_Texto de lectura_:
++++++++++

Estoy dándole vueltas a la cabeza y a una infusión, el sonido metálico que hace la cuchara cada vez que roza la pared de la taza me relaja, es una especie de cuenco tibetano.
Hoy no tenía demasiada hambre, los pensamientos están jugando entre sí y me voy de una cosa a otra. Comidas de olla. Creo que porque, además de que hoy he dormido poco, esta mañana mientras metía las toallas en la lavadora y estiraba el edredón, he estado escuchando esto. Me gusta mucho cómo utiliza la voz Ángel Martín desde que tuvo algunas merodeando en su cabeza. Pero a veces me remueve más de la cuenta, sabes que soy una persona de papel cebolla.
Siempre, desde bien pequeña, me ha interesado sobremanera entender cómo funciona el cerebro y las emociones. No por la fiebre de exprimirlo al máximo sino por conocer todo ese entramado de cables. Cómo dan calambre algunas conexiones y qué pasa si algunos se pelan. Una inquietud que tengo en común con Rosa Montero, lo descubrí leyendo El peligro de estar cuerda.

++++++++++

_Datos proporcionados_:
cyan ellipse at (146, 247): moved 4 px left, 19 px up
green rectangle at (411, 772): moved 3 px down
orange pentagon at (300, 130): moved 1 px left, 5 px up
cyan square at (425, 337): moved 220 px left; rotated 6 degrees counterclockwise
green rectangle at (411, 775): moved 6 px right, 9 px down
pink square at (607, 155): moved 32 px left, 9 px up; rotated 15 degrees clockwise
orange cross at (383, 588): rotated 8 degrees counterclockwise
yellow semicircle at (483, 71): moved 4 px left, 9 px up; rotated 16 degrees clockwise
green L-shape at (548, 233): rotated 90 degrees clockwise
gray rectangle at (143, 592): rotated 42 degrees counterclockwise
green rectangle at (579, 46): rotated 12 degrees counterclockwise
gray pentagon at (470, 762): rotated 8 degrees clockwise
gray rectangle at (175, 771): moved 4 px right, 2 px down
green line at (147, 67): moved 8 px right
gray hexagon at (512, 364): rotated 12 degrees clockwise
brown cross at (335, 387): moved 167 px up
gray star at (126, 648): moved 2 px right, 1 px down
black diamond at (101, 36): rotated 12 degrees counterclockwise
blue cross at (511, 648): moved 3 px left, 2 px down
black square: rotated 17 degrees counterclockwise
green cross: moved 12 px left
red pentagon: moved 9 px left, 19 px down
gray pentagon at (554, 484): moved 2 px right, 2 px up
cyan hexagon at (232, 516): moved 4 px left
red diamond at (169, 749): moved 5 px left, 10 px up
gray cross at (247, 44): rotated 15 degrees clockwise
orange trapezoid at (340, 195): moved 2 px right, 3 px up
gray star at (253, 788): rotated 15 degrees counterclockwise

++++++++++

_Tarea asignada A_:
Responda, con base en el texto sobre la infusión:
(i) ¿Con qué objeto se compara el sonido de la cuchara al rozar la taza?
(ii) ¿Qué dos tareas domésticas se realizaban por la mañana mientras se escuchaba el audio mencionado?
(iii) ¿En qué libro se descubrió la inquietud compartida con Rosa Montero?
_Tarea asignada B_: Prosiga el texto sobre la infusión a partir de su última oración.

_Respuesta A_:
(i) Con un cuenco tibetano.
(ii) Meter las toallas en la lavadora y estirar el edredón.
(iii) En *El peligro de estar cuerda*.

_Respuesta B_:
Estoy casi segura de que sentir miedo al pensar en lo impredecible de la cabeza es algo común. El problema viene cuando nos da miedo compartir algunos miedos. Aquellos intangibles, los que parecen prohibidos. De hecho nos da miedo el miedo. Y es por eso por lo que no queremos sentirlo. Está mal visto.
Hay que compartir los miedos. Para digerir algunos y dejar paso a otros, creo que es necesario ser consciente de que hay muchas maneras de ser normal y que la locura —en todas sus formas— es también una de ellas. Ojalá las enfermedades mentales dejen de ser tabú para simplemente ser. Ángel, desde luego, está poniendo de su parte.
El otro día, en una entrevista que me hicieron, hablamos en un momento sobre la utilidad del miedo. Tengo muchos miedos —algunos grandes, otros pequeños— y uno de ellos es llegar a sentir normal el lirismo que me rodea, especialmente en esta isla.
Cuando normalizamos dejamos de ver, se vuelven trasparentes los detalles.
Por eso he decidido que este año voy a documentarla en Instagram sin pretensiones, en un proyecto que sea algo así como un diario de mediterráneos —entiendo que cada persona ve su propio mediterráneo, esta es mi forma única de mirarlo— donde se mezcle lo cotidiano: calma, comida, luz y paisaje para no olvidar nunca que lo normal es realmente extraordinario.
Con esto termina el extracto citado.